__How to complete this task__
Nothing but the lines from the one with "photomicrograph of human" down to the one with "micrograph demonstrates immunohistochemistry" should be returned, exactly and with both ends included, from the material below.

__Record excerpts__
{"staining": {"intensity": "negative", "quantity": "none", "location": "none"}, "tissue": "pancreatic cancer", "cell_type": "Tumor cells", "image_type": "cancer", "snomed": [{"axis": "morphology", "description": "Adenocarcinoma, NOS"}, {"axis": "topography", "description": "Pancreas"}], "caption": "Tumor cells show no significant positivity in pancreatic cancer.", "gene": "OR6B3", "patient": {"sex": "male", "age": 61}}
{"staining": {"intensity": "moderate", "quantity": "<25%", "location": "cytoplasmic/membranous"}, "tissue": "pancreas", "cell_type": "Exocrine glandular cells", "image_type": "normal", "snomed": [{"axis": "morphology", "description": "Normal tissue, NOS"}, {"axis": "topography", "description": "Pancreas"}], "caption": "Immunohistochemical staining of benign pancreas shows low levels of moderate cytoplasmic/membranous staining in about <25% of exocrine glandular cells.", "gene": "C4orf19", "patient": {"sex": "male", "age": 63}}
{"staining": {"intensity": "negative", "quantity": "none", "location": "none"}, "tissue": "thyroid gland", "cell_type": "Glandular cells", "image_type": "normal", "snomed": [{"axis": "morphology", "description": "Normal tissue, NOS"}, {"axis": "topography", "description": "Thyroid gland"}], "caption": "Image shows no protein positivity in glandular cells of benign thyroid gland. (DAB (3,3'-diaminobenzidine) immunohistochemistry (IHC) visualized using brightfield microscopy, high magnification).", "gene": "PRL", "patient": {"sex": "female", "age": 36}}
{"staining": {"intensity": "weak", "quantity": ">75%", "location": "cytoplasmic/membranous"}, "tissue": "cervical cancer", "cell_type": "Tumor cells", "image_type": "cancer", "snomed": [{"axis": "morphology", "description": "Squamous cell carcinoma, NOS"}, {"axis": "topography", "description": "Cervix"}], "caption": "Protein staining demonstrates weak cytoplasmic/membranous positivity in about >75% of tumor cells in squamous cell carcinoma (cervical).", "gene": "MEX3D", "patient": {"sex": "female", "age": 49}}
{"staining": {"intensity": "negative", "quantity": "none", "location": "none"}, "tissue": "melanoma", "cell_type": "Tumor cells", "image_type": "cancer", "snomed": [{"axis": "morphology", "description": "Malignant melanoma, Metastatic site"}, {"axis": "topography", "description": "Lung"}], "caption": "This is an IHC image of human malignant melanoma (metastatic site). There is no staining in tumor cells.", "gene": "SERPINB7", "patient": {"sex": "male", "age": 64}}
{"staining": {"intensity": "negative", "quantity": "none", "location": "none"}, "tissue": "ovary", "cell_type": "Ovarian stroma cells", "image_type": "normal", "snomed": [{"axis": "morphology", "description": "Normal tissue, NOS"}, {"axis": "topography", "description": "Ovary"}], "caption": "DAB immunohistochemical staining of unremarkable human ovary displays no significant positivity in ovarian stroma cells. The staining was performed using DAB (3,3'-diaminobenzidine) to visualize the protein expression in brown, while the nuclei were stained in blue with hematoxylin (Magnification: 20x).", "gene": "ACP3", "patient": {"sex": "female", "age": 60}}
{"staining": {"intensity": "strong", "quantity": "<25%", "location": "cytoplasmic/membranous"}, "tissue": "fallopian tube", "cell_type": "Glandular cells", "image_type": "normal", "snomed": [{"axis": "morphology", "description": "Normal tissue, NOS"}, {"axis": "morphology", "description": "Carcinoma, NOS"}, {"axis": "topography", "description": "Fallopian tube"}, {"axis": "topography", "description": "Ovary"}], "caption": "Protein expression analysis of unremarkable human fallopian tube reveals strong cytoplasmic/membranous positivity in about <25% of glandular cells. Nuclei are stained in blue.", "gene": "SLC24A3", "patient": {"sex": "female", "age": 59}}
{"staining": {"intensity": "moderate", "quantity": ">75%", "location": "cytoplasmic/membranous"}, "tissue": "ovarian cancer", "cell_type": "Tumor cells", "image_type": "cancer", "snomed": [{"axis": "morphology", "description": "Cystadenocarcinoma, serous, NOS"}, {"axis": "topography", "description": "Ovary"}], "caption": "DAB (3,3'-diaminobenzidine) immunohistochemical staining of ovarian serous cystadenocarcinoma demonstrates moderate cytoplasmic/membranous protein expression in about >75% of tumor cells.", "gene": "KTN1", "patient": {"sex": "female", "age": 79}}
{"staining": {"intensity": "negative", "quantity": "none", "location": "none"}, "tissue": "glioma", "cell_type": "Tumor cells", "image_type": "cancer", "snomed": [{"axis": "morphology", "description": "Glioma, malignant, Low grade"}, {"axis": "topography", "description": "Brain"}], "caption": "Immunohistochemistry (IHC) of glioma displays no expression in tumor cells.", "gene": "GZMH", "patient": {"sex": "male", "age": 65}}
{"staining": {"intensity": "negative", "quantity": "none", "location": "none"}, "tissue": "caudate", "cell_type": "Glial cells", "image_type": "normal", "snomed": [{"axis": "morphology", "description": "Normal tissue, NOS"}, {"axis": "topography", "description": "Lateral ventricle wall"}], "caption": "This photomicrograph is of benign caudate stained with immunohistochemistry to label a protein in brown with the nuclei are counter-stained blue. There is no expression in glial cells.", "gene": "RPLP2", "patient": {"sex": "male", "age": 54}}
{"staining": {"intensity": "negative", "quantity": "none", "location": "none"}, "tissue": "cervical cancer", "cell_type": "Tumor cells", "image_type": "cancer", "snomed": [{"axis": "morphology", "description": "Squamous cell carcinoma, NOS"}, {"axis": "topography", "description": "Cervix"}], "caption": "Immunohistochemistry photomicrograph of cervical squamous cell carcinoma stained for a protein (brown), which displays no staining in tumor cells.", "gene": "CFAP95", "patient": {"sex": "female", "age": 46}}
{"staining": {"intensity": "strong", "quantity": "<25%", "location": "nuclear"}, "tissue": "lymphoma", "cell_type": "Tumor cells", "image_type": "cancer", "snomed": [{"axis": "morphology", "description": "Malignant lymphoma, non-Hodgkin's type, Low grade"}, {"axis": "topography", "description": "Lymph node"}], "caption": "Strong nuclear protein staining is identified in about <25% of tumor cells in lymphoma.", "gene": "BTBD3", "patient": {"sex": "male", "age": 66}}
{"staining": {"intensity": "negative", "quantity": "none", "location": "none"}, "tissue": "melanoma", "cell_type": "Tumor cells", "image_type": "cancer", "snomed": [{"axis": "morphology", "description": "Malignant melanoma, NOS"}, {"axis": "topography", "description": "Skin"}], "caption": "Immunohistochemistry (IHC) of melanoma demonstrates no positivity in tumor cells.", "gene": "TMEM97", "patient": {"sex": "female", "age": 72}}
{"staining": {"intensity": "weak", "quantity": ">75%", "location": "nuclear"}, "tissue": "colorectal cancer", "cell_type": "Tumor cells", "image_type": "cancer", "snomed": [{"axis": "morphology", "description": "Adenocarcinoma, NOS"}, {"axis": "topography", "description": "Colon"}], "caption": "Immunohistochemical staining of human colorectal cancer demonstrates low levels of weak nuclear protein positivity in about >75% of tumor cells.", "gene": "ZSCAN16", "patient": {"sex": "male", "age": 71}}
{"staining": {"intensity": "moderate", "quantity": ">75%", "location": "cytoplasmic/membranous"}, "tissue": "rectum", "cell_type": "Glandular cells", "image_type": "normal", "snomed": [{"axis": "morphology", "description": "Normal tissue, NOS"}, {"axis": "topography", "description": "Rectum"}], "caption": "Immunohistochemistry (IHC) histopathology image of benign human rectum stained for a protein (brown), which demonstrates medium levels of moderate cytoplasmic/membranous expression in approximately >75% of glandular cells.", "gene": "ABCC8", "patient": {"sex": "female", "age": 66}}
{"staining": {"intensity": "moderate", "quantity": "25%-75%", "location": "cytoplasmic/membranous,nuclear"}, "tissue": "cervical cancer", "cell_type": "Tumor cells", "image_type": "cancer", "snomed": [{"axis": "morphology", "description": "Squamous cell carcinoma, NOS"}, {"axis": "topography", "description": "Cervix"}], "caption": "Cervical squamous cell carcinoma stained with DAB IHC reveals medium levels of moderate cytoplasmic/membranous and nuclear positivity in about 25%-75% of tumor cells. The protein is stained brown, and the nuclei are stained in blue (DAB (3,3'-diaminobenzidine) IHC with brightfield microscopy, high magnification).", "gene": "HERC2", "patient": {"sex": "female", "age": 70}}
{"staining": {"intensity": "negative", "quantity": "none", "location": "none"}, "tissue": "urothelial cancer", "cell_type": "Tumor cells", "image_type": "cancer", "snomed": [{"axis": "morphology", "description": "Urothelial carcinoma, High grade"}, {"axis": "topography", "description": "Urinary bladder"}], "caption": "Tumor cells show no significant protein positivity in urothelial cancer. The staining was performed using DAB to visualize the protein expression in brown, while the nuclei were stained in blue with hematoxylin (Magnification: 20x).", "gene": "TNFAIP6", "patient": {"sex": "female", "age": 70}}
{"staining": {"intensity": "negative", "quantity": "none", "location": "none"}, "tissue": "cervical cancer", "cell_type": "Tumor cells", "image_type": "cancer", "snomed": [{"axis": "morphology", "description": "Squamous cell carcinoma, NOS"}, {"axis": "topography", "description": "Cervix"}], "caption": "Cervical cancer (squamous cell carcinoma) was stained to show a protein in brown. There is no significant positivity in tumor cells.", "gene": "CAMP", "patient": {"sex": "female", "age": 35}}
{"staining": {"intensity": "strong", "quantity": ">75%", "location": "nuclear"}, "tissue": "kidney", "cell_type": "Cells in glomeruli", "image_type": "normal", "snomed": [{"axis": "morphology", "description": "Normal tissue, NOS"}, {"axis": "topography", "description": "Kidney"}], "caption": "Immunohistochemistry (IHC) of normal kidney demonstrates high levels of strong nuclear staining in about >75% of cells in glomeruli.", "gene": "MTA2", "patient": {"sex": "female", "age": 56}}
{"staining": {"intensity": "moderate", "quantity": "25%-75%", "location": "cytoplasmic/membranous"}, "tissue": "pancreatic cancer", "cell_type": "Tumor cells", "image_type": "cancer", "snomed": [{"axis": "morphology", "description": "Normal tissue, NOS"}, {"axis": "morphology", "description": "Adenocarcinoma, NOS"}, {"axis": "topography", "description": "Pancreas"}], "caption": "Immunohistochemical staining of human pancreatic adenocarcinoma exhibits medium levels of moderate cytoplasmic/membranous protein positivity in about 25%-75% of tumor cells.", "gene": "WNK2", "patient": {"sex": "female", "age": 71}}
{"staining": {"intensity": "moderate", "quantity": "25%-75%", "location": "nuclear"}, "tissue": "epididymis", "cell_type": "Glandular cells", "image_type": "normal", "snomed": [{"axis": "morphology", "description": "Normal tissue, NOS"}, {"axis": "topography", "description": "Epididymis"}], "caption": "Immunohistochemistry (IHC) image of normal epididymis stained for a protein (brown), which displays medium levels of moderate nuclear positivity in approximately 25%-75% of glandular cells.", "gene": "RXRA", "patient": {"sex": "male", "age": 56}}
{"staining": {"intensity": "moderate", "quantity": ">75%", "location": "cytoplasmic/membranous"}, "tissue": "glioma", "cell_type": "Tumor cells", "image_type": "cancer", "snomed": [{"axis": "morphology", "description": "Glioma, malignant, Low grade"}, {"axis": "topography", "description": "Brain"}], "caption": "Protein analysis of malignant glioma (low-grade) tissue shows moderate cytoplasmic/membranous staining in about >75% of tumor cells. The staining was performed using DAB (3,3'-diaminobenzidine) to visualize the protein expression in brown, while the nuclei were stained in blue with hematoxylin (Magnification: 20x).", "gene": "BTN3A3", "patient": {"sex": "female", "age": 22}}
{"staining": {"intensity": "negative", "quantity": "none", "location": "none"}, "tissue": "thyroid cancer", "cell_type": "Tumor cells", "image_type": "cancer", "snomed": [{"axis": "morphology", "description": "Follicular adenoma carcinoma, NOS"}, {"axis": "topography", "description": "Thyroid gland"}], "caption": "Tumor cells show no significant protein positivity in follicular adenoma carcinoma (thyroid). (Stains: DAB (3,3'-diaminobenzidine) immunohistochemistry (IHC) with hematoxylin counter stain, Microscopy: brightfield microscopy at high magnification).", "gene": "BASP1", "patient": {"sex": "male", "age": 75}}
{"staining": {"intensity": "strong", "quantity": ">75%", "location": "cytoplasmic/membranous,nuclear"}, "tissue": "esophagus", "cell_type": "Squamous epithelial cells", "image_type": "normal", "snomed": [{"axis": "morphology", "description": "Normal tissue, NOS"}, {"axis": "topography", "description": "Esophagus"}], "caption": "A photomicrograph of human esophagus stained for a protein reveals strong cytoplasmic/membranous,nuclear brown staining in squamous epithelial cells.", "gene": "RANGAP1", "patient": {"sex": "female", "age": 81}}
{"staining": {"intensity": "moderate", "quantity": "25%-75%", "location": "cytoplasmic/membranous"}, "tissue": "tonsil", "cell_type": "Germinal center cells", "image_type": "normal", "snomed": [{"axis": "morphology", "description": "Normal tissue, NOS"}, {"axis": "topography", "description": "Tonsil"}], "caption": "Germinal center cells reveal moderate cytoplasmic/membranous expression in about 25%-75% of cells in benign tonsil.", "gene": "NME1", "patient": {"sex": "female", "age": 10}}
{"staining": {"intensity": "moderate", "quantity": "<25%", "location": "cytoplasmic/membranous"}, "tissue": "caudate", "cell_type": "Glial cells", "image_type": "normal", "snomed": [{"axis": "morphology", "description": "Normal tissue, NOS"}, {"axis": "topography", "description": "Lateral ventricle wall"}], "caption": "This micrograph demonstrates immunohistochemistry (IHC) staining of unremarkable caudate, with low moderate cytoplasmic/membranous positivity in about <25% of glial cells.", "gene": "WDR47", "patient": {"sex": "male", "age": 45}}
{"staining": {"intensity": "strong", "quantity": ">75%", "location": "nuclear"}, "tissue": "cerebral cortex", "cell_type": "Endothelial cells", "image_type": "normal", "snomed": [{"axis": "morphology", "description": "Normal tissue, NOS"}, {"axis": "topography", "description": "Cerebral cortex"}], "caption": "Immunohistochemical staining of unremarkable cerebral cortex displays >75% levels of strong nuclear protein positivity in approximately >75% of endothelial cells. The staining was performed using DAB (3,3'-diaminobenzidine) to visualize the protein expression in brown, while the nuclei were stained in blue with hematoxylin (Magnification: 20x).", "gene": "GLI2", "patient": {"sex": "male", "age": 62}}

__Exercise result__
{"staining": {"intensity": "strong", "quantity": ">75%", "location": "cytoplasmic/membranous,nuclear"}, "tissue": "esophagus", "cell_type": "Squamous epithelial cells", "image_type": "normal", "snomed": [{"axis": "morphology", "description": "Normal tissue, NOS"}, {"axis": "topography", "description": "Esophagus"}], "caption": "A photomicrograph of human esophagus stained for a protein reveals strong cytoplasmic/membranous,nuclear brown staining in squamous epithelial cells.", "gene": "RANGAP1", "patient": {"sex": "female", "age": 81}}
{"staining": {"intensity": "moderate", "quantity": "25%-75%", "location": "cytoplasmic/membranous"}, "tissue": "tonsil", "cell_type": "Germinal center cells", "image_type": "normal", "snomed": [{"axis": "morphology", "description": "Normal tissue, NOS"}, {"axis": "topography", "description": "Tonsil"}], "caption": "Germinal center cells reveal moderate cytoplasmic/membranous expression in about 25%-75% of cells in benign tonsil.", "gene": "NME1", "patient": {"sex": "female", "age": 10}}
{"staining": {"intensity": "moderate", "quantity": "<25%", "location": "cytoplasmic/membranous"}, "tissue": "caudate", "cell_type": "Glial cells", "image_type": "normal", "snomed": [{"axis": "morphology", "description": "Normal tissue, NOS"}, {"axis": "topography", "description": "Lateral ventricle wall"}], "caption": "This micrograph demonstrates immunohistochemistry (IHC) staining of unremarkable caudate, with low moderate cytoplasmic/membranous positivity in about <25% of glial cells.", "gene": "WDR47", "patient": {"sex": "male", "age": 45}}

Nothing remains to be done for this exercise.